Extracted material:
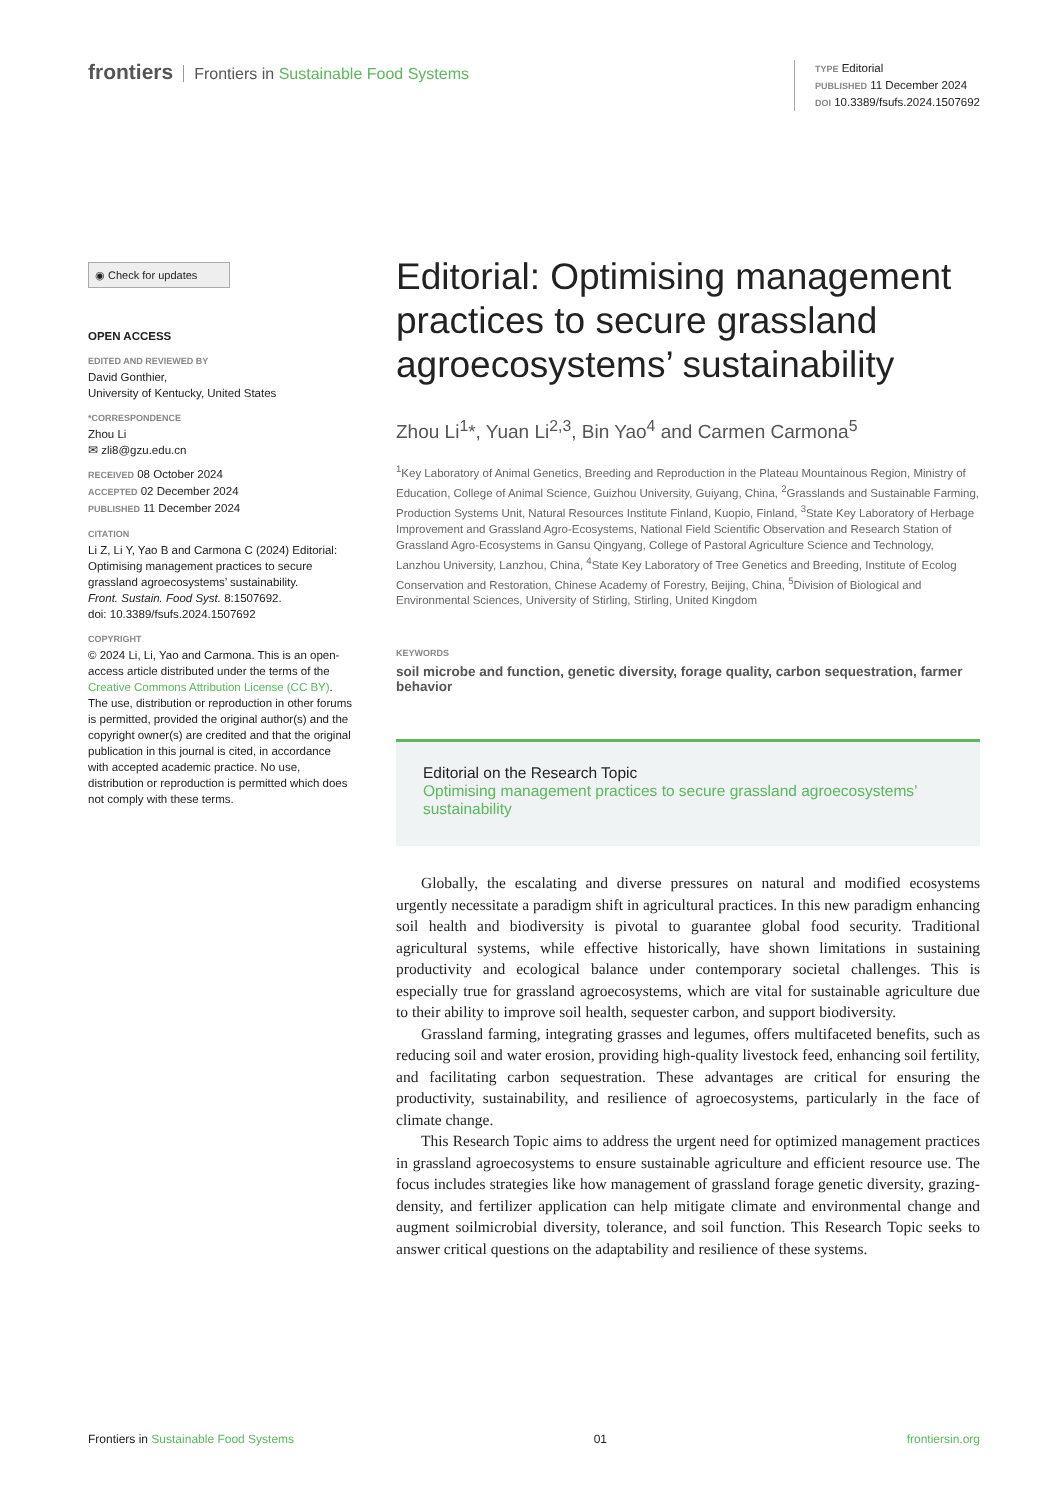frontiers Frontiers in Sustainable Food Systems
TYPE Editorial
PUBLISHED 11 December 2024
DOI 10.3389/fsufs.2024.1507692
◉ Check for updates
OPEN ACCESS
EDITED AND REVIEWED BY
David Gonthier,
University of Kentucky, United States
*CORRESPONDENCE
Zhou Li
✉ zli8@gzu.edu.cn
RECEIVED 08 October 2024
ACCEPTED 02 December 2024
PUBLISHED 11 December 2024
CITATION
Li Z, Li Y, Yao B and Carmona C (2024) Editorial: Optimising management practices to secure grassland agroecosystems’ sustainability.
Front. Sustain. Food Syst. 8:1507692.
doi: 10.3389/fsufs.2024.1507692
COPYRIGHT
© 2024 Li, Li, Yao and Carmona. This is an open-access article distributed under the terms of the Creative Commons Attribution License (CC BY). The use, distribution or reproduction in other forums is permitted, provided the original author(s) and the copyright owner(s) are credited and that the original publication in this journal is cited, in accordance with accepted academic practice. No use, distribution or reproduction is permitted which does not comply with these terms.
Editorial: Optimising management practices to secure grassland agroecosystems’ sustainability
Zhou Li<sup>1</sup>*, Yuan Li<sup>2,3</sup>, Bin Yao<sup>4</sup> and Carmen Carmona<sup>5</sup>
<sup>1</sup> Key Laboratory of Animal Genetics, Breeding and Reproduction in the Plateau Mountainous Region, Ministry of Education, College of Animal Science, Guizhou University, Guiyang, China, <sup>2</sup>Grasslands and Sustainable Farming, Production Systems Unit, Natural Resources Institute Finland, Kuopio, Finland, <sup>3</sup>State Key Laboratory of Herbage Improvement and Grassland Agro-Ecosystems, National Field Scientific Observation and Research Station of Grassland Agro-Ecosystems in Gansu Qingyang, College of Pastoral Agriculture Science and Technology, Lanzhou University, Lanzhou, China, <sup>4</sup>State Key Laboratory of Tree Genetics and Breeding, Institute of Ecolog Conservation and Restoration, Chinese Academy of Forestry, Beijing, China, <sup>5</sup>Division of Biological and Environmental Sciences, University of Stirling, Stirling, United Kingdom
KEYWORDS
soil microbe and function, genetic diversity, forage quality, carbon sequestration, farmer behavior
Editorial on the Research Topic
Optimising management practices to secure grassland agroecosystems’ sustainability
Globally, the escalating and diverse pressures on natural and modified ecosystems urgently necessitate a paradigm shift in agricultural practices. In this new paradigm enhancing soil health and biodiversity is pivotal to guarantee global food security. Traditional agricultural systems, while effective historically, have shown limitations in sustaining productivity and ecological balance under contemporary societal challenges. This is especially true for grassland agroecosystems, which are vital for sustainable agriculture due to their ability to improve soil health, sequester carbon, and support biodiversity.
Grassland farming, integrating grasses and legumes, offers multifaceted benefits, such as reducing soil and water erosion, providing high-quality livestock feed, enhancing soil fertility, and facilitating carbon sequestration. These advantages are critical for ensuring the productivity, sustainability, and resilience of agroecosystems, particularly in the face of climate change.
This Research Topic aims to address the urgent need for optimized management practices in grassland agroecosystems to ensure sustainable agriculture and efficient resource use. The focus includes strategies like how management of grassland forage genetic diversity, grazing-density, and fertilizer application can help mitigate climate and environmental change and augment soilmicrobial diversity, tolerance, and soil function. This Research Topic seeks to answer critical questions on the adaptability and resilience of these systems.
Frontiers in Sustainable Food Systems 01 frontiersin.org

Prompt: Please return all lines from the records that hold the word "forage".

Answer to the exercise:
soil microbe and function, genetic diversity, forage quality, carbon sequestration, farmer behavior
This Research Topic aims to address the urgent need for optimized management practices in grassland agroecosystems to ensure sustainable agriculture and efficient resource use. The focus includes strategies like how management of grassland forage genetic diversity, grazing-density, and fertilizer application can help mitigate climate and environmental change and augment soilmicrobial diversity, tolerance, and soil function. This Research Topic seeks to answer critical questions on the adaptability and resilience of these systems.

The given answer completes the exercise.